The Migration Advisory Committee (MAC) published its report on the impact of international students in the UK in September 2018. Although the Government is yet to respond, MAC made the following key recommendations: 

  • there should remain no cap on the number of international students coming to the UK;
  • the Government and the sector should continue to work together to grow the number of international students;
  • international students should not be removed from the net migration target. This is a political target and the Government could summarise its ambitions on net migration in a different way;
  • rules of work while studying and dependant rights should remain unchanged;
  • PhD students should automatically be given one year’s leave to remain after completion of studies and this should be incorporated into their original visa;
  • the post-study leave period should be extended to six months for all master’s students assuming the pilot does not uncover any evidence that this would not be sensible; 
  • graduates of UK HEIs should also be eligible for the existing easier access to Tier 2 jobs after course completion regardless of whether they are in the UK. This benefit could perhaps be in place for two years after graduation. 

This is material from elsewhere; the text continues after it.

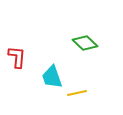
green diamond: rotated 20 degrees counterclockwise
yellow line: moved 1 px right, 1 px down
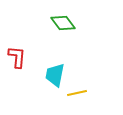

The full report can be accessed here

All-Party Parliamentary Group for International Students inquiry report - November 2018

The All-Party Parliamentary Group for International Students released its inquiry report on 6 November 2018 setting out the following eight recommendations for the Government:

  1. a clear and ambitious target should be set to grow international student numbers. The Government should then remove students from targets to reduce net migration to facilitate increasing numbers;
  2. a clearly labelled and attractive post-study work visa should be offered which allows up to two years of work experience in the UK;
  3. an EU deal for unrestricted movement of students and researchers should be pursued as part of a close relationship between European universities and research programmes;
  4. the immigration rules should facilitate and encourage students to study in the UK and at multiple study levels within the UK education system;
  5. the diversity of the UK education offering should be promoted and protected, including small, specialist, vocational and further education providers within the proposed recruitment strategy;
  6. the Independent Chief Inspector of Borders and Immigration should conduct an independent review of credibility interviews within the student immigration system to ensure the system is fit for purpose;
  7. close work should be undertaken with devolved and regional governments to support growth in international student numbers, protect local courses and institutions which are dependent on international students, and support regional and national initiatives;
  8. data on education as an export and as an economic value should be tracked accurately, including at a national, regional and local level.